§ **AIM OF THE EXERCISE**
All lines with the word "APERTURE" are to be found and copied from the listing.

┌─ INPUT DATA

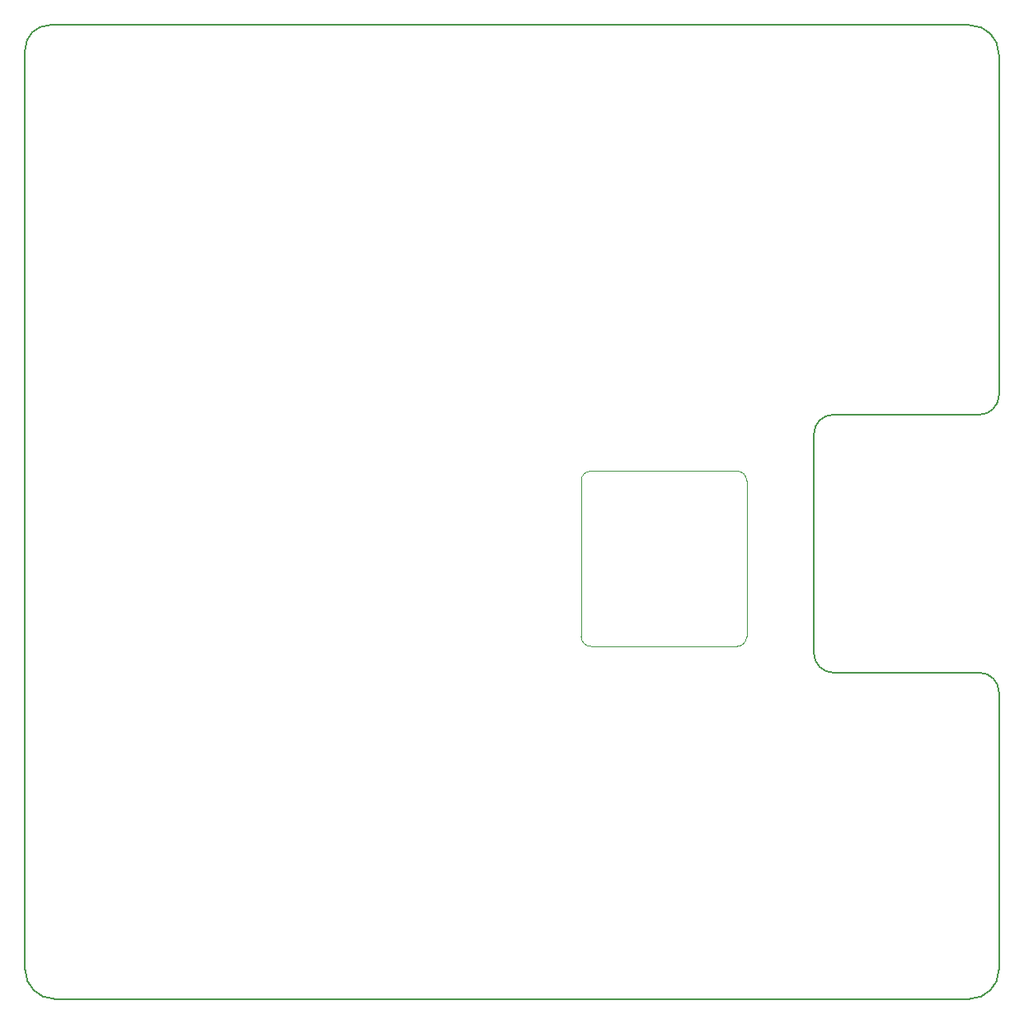
<source format=gbr>
G04 #@! TF.GenerationSoftware,KiCad,Pcbnew,5.1.2-f72e74a~84~ubuntu18.04.1*
G04 #@! TF.CreationDate,2019-05-06T18:08:41+08:00*
G04 #@! TF.ProjectId,printer-board,7072696e-7465-4722-9d62-6f6172642e6b,rev?*
G04 #@! TF.SameCoordinates,Original*
G04 #@! TF.FileFunction,Profile,NP*
%FSLAX46Y46*%
G04 Gerber Fmt 4.6, Leading zero omitted, Abs format (unit mm)*
G04 Created by KiCad (PCBNEW 5.1.2-f72e74a~84~ubuntu18.04.1) date 2019-05-06 18:08:41*
%MOMM*%
%LPD*%
G04 APERTURE LIST*
%ADD10C,0.150000*%
%ADD11C,0.100000*%
G04 APERTURE END LIST*
D10*
X81000000Y-42000000D02*
X81000000Y-64500000D01*
X83000000Y-40000000D02*
X98000000Y-39999999D01*
X80999999Y-42000001D02*
G75*
G02X83000000Y-40000000I2000001J0D01*
G01*
X83000000Y-66499999D02*
X98000000Y-66500000D01*
X83000000Y-66499999D02*
G75*
G02X80999999Y-64499998I0J2000001D01*
G01*
X100000001Y-68500000D02*
X100000001Y-97000000D01*
X98000000Y-66499999D02*
G75*
G02X100000001Y-68500000I0J-2000001D01*
G01*
X100000000Y-38000000D02*
G75*
G02X98000000Y-40000000I-2000000J0D01*
G01*
X97000000Y0D02*
G75*
G02X100000000Y-3000000I0J-3000000D01*
G01*
D11*
X74100000Y-62800000D02*
G75*
G02X73100000Y-63800000I-1000000J0D01*
G01*
X58100000Y-63800000D02*
G75*
G02X57100000Y-62800000I0J1000000D01*
G01*
X57100000Y-46800000D02*
G75*
G02X58100000Y-45800000I1000000J0D01*
G01*
X73100000Y-45800000D02*
G75*
G02X74100000Y-46800000I0J-1000000D01*
G01*
X57100000Y-62800000D02*
X57100000Y-46800000D01*
X73100000Y-63800000D02*
X58100000Y-63800000D01*
X74100000Y-46800000D02*
X74100000Y-62800000D01*
X58100000Y-45800000D02*
X73100000Y-45800000D01*
D10*
X100000000Y-97000000D02*
G75*
G02X97000000Y-100000000I-3000000J0D01*
G01*
X3000000Y-100000000D02*
G75*
G02X0Y-97000000I0J3000000D01*
G01*
X100000000Y-38000000D02*
X100000000Y-3000000D01*
X3000000Y-100000000D02*
X97000000Y-100000000D01*
X0Y-2500000D02*
G75*
G02X2500000Y0I2500000J0D01*
G01*
X97000000Y0D02*
X2500000Y0D01*
X0Y-2500000D02*
X0Y-97000000D01*
M02*

</source>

└─

§ **RESPONSE TO THE EXERCISE**
G04 APERTURE LIST*
G04 APERTURE END LIST*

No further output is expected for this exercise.